New in Plant Physiology: Ovary Abortion Under Drought Stress

This Research in Focus is written by science writer Peter Minorsky (ASPB and Mercy College) who writes the monthly On the Inside column for Plant Physiology. This summary describes a paper available online now for publication in the February 2016 issue.

Grain abortion enables a few viable seeds to complete development under drought conditions, but also causes major losses in yield. The phenological stage exhibiting the maximum sensitivity to water deficit is the anthesis-silking interval, the time elapsing from male flowering to the emergence of styles (silks). An irreversible switch in ear development is observed when water deficit is imposed at this time, resulting in ovary/grain abortion, even when viable pollen is provided to silks. The causal link between the timing of silk emergence and ovary abortion is not clearly understood. Using maize (Zea mays), Oury et al. have tested the hypothesis that abortion is linked to the differential development of ovary cohorts along the ear and to the timing of silk emergence.

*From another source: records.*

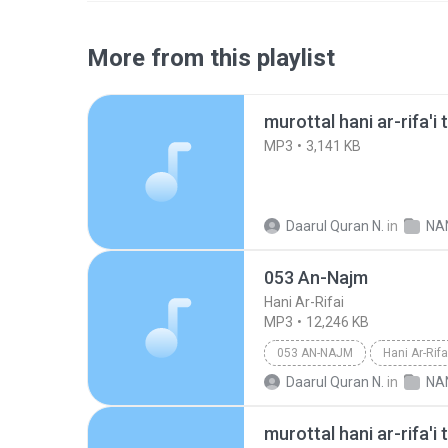
More from this playlist
MP3
3,141 KB
Daarul Quran N.
in
NA
053 An-Najm
Hani Ar-Rifai
MP3
12,246 KB
053 AN-NAJM
Hani Ar-Rifa
Daarul Quran N.
in
NA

The authors followed ovary volume and silk elongation in four hybrids under four levels of water deficit for almost a month. In all treatments, the authors measured the growths of ovaries and silks as a function of time and position on the ear. A novel position-time model allowed them to interpolate temporal patterns of growth from the spatial position of ovaries along the ear. This model is equivalent to those based on plastochron index for leaf development in which organs of different generations are analyzed as having common growth rates with delayed development stages according to their spatial position. In this way, they could analyze the links between the abortion frequency of apical ovaries, temporal patterns of ovary and silk growth and base-to-apex gradient of development.

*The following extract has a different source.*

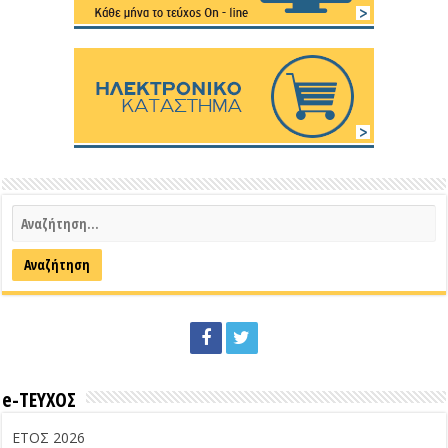
e-ΤΕΥΧΟΣ
ΕΤΟΣ 2026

Abortion rate in different treatments and positions on the ear was not associated with ovary growth rate. Under conditions of water deficit, however, silk growth rate decreased and stopped simultaneously for all ovary cohorts 2 to 3 days after first silk emergence as compared to 7 to 8 days in well-watered plants. Abortion occurred in the youngest ovaries whose silks did not emerge 2 days before silk arrest. This mechanism accounted for more than 90% of drought-related abortion in their experiments. It resembles the control of abortion in a large range of species and inflorescence architectures. These findings may have important consequences for breeding drought tolerant maize, and for modeling grain yields under conditions of water deficit.


Oury, V., Tardieu, F. and Turc, O. (2015). Ovary apical abortion under water deficit is caused by changes in sequential development of ovaries and in silk growth rate in maize. Plant Physiology, (In press).

This paper includes two Supplemental Movies showing silk emergence in well-watered or water-deficit conditions that effectively demonstrate the impact of water deficit on silk elongation.